Aspectos da eficiência comparativa podem parecer óbvios para qualquer advogado ou juiz sem a necessidade de verificação empírica. Entretanto, já é possível realizar análise comparativa de desempenho, com as introduções altamente bem-sucedidas de cortes de negócios em Nova York e em Chicago. Em Nova York, o julgamento de casos comerciais aumentou 35% em 1993 (ano em que os juízes especializados começaram a atuar) em relação a 1992, uma eficiência atribuída à introdução dos juízes especializados[16]. O resultado de tais eficiências é que, com os mesmos recursos, o trabalho de mais de quatro juízes generalistas pode ser realizado por três juízes especializados (uma redução inicial de 25%).

Em mercados regulados, por exemplo, em que se faz necessário um planejamento de longo prazo e, portanto, é demandado um grau elevado de segurança jurídica e previsibilidade, os benefícios da especialização na promoção da consistência das decisões judiciais se tornam ainda mais pronunciados[17].

O dinamismo e a constante evolução de certas áreas do conhecimento jurídico, inclusive aquelas relacionadas à economia e aos negócios, também advogam a favor da especialização.

De outra parte, o volume de litígios em determinadas áreas do conhecimento jurídico é altamente relevante para o estabelecimento de um órgão jurisdicional especializado.

O Grupo de Trabalho sobre a Implementação da Política de Concorrência da Rede Internacional da Concorrência (International Competition Network – ICN), por exemplo, publicou um documento de trabalho[18] durante a sua 6ª Conferência Anual em Moscou, Rússia, em maio de 2007. Nesse documento, a ICN reafirmou que “a falta de conhecimentos especializados sobre questões de concorrência pelo Poder Judiciário é uma questão crucial que afeta a implementação da política de concorrência, especialmente para os países em desenvolvimento”.

Quando um sistema de tribunais de jurisdição geral é premido pelo volume de casos, e todos os esforços razoáveis para reduzir o número total de casos já foram feitos, então três opções básicas se colocam[19]:

  • criar juizados de jurisdição genérica;
  • expandir o tamanho dos juizados de competência geral existentes; ou
  • grupos selecionados de casos para juizados especializados.

Em relatório[20] publicado em 2016, a Organização para a Cooperação e Desenvolvimento Econômico (OCDE) defende que a especialização do Judiciário é uma questão de grau e pode variar entre a especialização parcial e completa.

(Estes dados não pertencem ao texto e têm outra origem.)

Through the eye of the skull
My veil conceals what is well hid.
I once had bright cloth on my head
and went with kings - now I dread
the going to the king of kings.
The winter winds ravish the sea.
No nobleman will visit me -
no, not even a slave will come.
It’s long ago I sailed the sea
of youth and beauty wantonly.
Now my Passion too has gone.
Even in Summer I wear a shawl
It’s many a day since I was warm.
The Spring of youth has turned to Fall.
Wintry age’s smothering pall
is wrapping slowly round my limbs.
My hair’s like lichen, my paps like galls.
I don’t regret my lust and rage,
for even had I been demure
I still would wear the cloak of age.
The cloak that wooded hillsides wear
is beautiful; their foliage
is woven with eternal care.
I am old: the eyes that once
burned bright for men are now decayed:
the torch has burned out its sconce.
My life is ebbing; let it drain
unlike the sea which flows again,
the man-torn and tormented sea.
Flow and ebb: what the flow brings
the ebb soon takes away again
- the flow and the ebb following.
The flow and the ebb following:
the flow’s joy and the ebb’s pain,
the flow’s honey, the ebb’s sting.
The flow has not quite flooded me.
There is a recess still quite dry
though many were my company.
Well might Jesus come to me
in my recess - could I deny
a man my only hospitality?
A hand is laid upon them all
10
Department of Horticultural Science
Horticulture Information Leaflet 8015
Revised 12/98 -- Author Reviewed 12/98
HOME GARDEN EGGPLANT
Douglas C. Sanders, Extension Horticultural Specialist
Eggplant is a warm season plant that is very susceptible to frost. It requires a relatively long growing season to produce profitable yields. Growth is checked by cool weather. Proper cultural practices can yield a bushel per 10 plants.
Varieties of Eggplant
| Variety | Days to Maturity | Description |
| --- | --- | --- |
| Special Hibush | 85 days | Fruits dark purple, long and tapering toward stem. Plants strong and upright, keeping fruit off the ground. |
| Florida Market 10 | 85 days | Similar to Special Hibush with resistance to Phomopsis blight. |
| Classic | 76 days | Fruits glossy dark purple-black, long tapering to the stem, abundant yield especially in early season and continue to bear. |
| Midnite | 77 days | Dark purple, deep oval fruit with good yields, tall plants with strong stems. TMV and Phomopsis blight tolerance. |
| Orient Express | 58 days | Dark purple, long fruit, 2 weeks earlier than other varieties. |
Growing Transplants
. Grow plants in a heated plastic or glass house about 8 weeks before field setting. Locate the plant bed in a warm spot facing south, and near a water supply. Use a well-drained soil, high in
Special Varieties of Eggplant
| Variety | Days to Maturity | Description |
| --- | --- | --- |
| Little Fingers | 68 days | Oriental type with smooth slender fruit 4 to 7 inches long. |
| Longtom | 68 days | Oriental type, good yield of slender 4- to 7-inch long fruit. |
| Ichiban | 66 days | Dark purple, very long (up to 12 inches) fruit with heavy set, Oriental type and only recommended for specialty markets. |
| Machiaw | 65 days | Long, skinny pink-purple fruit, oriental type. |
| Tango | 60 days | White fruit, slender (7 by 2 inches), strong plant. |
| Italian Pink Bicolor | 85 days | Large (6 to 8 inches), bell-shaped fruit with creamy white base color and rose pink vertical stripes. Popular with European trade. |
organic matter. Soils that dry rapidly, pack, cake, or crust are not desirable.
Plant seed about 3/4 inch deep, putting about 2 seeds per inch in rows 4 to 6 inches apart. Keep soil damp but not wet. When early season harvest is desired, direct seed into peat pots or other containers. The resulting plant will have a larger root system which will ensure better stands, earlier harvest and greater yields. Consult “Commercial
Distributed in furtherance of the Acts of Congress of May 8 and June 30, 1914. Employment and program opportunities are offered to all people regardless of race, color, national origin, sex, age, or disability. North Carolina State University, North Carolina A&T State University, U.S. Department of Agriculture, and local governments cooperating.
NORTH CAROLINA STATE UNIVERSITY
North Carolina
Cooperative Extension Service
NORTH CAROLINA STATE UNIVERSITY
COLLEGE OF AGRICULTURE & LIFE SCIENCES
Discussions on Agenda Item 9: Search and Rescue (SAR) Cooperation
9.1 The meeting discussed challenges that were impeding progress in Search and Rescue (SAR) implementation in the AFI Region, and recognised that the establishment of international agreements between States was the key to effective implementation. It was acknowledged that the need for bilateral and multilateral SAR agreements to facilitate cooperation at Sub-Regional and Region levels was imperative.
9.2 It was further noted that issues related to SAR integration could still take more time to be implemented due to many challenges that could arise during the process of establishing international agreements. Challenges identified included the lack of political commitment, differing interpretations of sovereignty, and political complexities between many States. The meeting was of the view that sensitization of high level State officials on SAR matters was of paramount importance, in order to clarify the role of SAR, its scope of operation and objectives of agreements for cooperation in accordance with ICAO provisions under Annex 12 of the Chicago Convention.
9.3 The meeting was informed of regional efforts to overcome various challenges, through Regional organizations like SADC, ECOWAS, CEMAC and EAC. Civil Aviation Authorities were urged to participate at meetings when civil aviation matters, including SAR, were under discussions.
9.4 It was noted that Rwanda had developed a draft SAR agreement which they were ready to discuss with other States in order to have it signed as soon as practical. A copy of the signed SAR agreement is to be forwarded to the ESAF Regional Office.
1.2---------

A especialização judicial, de acordo com aquela organização plurilateral, pode implicar pelo menos três vantagens:

a)      maior eficiência decorrente da repetição e padronização das tarefas, das competências e da experiência dos juízes que analisam e compreendem as evidências e os argumentos econômicos. A eficiência pode ser medida por meio de indicador de duração da revisão judicial. Tempos de revisão menores gerarão maior certeza nos mercados, e o estabelecimento de prazos de conclusão da revisão judicial é uma prática positiva;

b)      a uniformidade das decisões é alcançada por meio da concentração de casos semelhantes e de áreas correlatas em cortes específicas. Uma maior especialização em assuntos determinados e uma redução do número de juízes responsáveis promoverão a uniformidade de forma natural. Quanto maior a uniformidade na interpretação em temas jurídico-econômicos, maior a certeza e a previsibilidade no mercado; e

c) a melhoria da qualidade das decisões é resultado do aumento da habilidade e da experiência na aplicação correta de ramos relacionados do direito às evidências de um caso. Além disso, quando os juízes discordam, ainda que parcialmente, ou invertem as decisões administrativas quando equivocadas, isso pode ter um efeito na qualidade das decisões emitidas pelas próprias autoridades administrativas.

Aquele relatório também enfatiza outros fatores que influenciam o desempenho das cortes judiciais, tanto de jurisdição geral quanto especializada, envolvidas com temas econômico-empresariais. Dentre eles destacamos:

a)      especialistas (economistas e demais profissionais) internos ou externos podem ajudar os juízes a interpretar evidências econômico-gerenciais e avaliar o seu valor probatório. Idealmente, os especialistas devem defender as suas próprias posições econômico-gerenciais, e tais posições devem estar firmemente fundamentadas em conceitos e modelos econômicos e na razoabilidade gerencial;

b)      as competências técnicas dos servidores do Judiciário são essenciais para o desenvolvimento de uma especialização em matérias econômico-comerciais. Essas competências podem ser desenvolvidas e apoiadas num robusto sistema de formação continuada nessas matérias. A perspectiva internacional também é essencial para se ter acesso às melhores práticas e experiências de outras jurisdições;

c)      devem ser adotados sistemas de gestão sólidos para uma administração confiável e transparente dos processos judiciais, bem como para a produção sistemática de bases de dados e estatísticas sobre os resultados obtidos; e

d)      o orçamento da corte é um meio eficaz para aumentar a performance e reduzir a duração dos litígios. A experiência internacional mostra que o investimento em infraestrutura e tecnologia da informação contribui para tanto.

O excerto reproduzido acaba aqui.